BEGIN Data listing

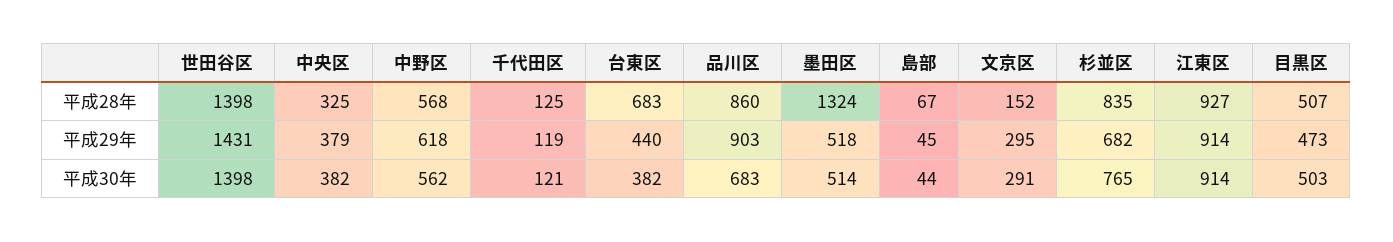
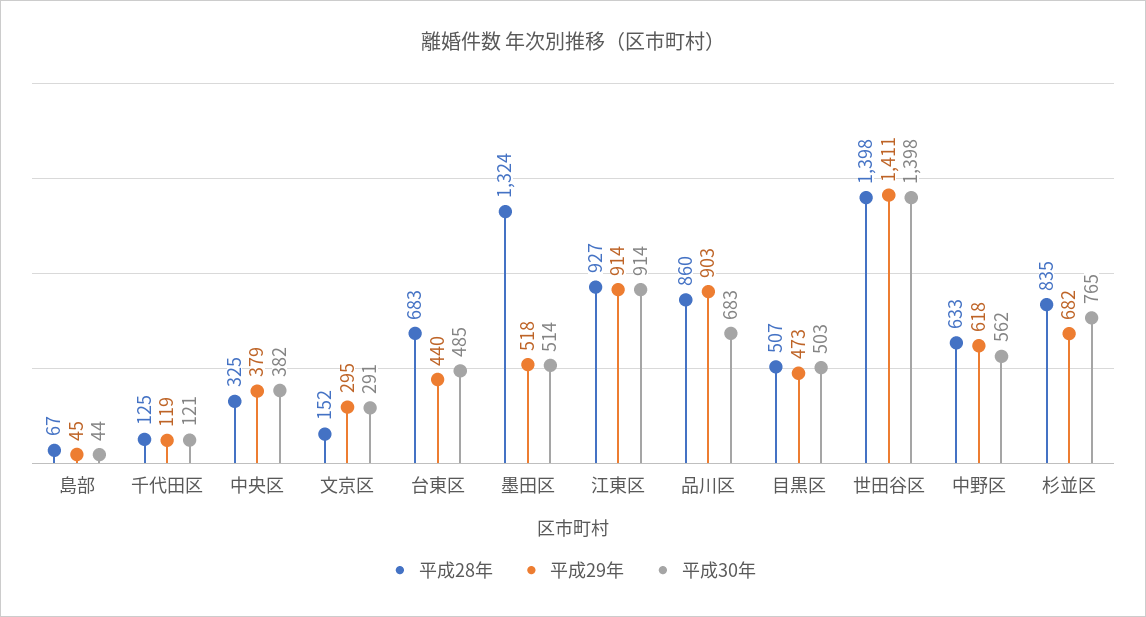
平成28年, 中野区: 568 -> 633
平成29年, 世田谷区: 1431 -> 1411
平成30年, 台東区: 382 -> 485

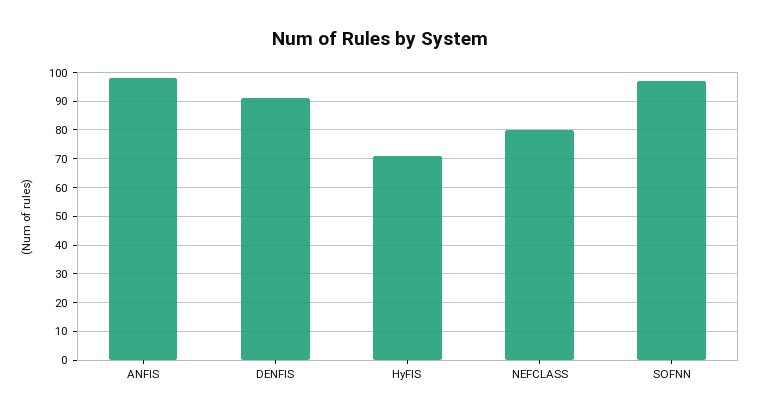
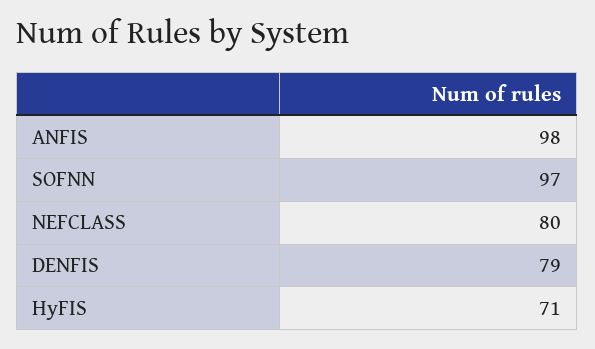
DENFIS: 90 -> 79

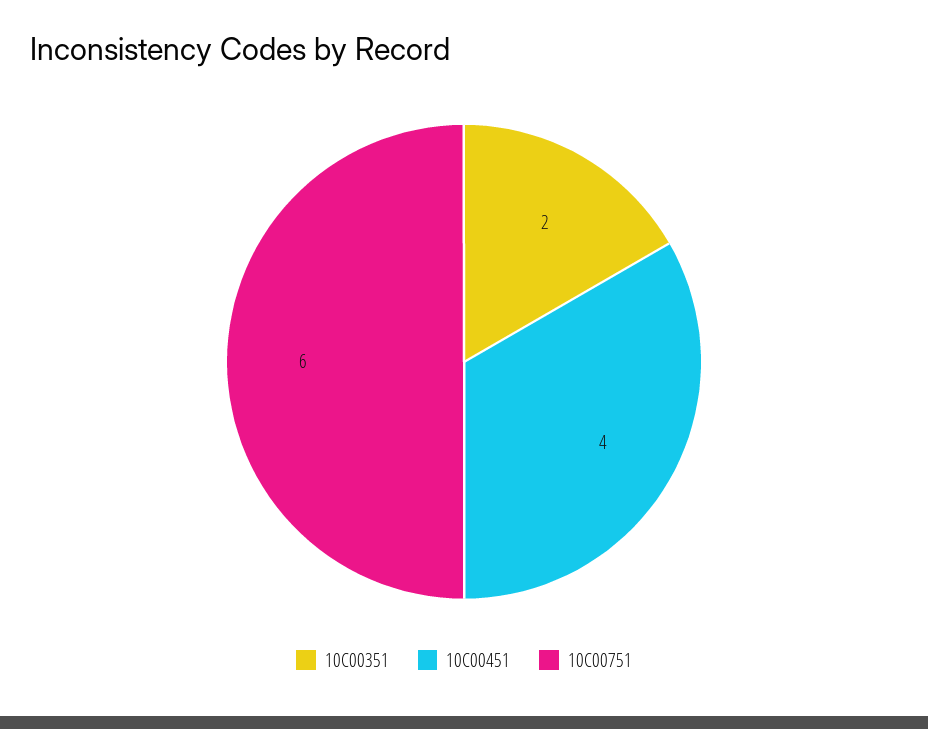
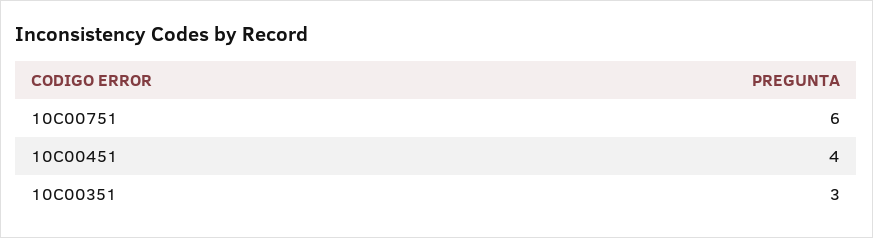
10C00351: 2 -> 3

END Data listing

§ **Job item**
Give the data above again in full and unchanged, skipping the pictures.

§ **Reply**
平成28年, 中野区: 568 -> 633
平成29年, 世田谷区: 1431 -> 1411
平成30年, 台東区: 382 -> 485

DENFIS: 90 -> 79

10C00351: 2 -> 3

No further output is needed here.